My formal introduction to racism occurred one typical Sunday morning at the Westminster Presbyterian Church. It was the late ‘50’s, and we were all waiting for the service to begin. In the pre-service quiet, a knock at the main door caught the attention of most of the congregation. An usher hastened across the room to answer it. His voice was that of a loud stage whisper, so the back half of the church for sure overhead the conversation. It was the usher suggesting to the Black woman outside she might be more comfortable at the Second Presbyterian Church on the other side of town. I looked up at the adults surrounding me. Not one returned my questioning stare. I told friends years later that only thing I remembered learning at church was the meaning of hypocrisy, and after that I wasn't much interested in anything else they had to say.

When I was sixteen, I had another experience unique to me, not in a church but in our county hospital awaiting surgery. Two Black orderlies, a middle aged woman every morning and an older gentleman each evening spoke to me in a way that offered me kindness of a sort I’d never experienced. It sheltered me like the wing of a mother hen tucking her chicks tight up under her, and for the first time in my life I felt the wonder of what is was like to have someone care about me for no reason other than they did. That was as profound an experience as the one in my church except this one was all about love.

It wasn't until grade 12 that I realized my parents were racists. Growing up, I heard from them that Blacks were fine in their place, yet no one under questioning would commit to what or where their place was. So I kept pushing. They stood revealed the day the first Black family moved into our neighborhood. An open house was held to welcome them to the community, put on by the local Quakers, only no one came. Shaming is a mean-spirited act, but I shamed my parents that day and I meant to. I felt, in my seventeen-year-old view of the world I had been betrayed. The fact that I lived among racists appalled me. The fact that I had been so blind to it appalled me as well.

What washed up all these memories was an article written by Jesse Kornbluth, a blogger I enjoy reading (The Head Butler).  His entry of 11/12/14 contained a piece of journalism he’d written in 1987, an article on Michael Donald, the last Black man to be hanged in Alabama and Donald’s mother’s work to bring the murderers to justice (The Woman Who Beat the Klan).

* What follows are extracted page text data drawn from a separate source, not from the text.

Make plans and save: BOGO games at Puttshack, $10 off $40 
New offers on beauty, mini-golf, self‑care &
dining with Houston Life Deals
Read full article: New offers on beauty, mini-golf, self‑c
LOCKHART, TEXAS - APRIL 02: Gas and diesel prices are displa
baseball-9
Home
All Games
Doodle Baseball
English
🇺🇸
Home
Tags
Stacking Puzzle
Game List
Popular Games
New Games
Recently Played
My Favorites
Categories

I've grown to understand a lot over the years, and it is now clear to me where the meanness of human beings comes from and why. I also know it will not change unless we get curious enough to understand and adopt our true nature as our way of being in this world rather than this egoic presentation we’re been conditioned to believe is us. Until that time, fear in all its hundreds of forms will continue to own us, control us, and direct our choices, with racism being one of its ugliest. But I’m here to tell you, we have a race of people among us who still model to a great degree what it looks like when you live from respect and love without conditions. Dr. Martin Luther King, Jr., suggested that his people could work actively in their endeavors toward freedom, but equally powerful was the more passive route of seducing through kindness. I have known that sweet seduction, and my life has been enriched and ennobled by it. Why not yours too?

RACISM: prejudice, discrimination, or antagonism directed against someone of a different race based on the belief that one's own race is superior.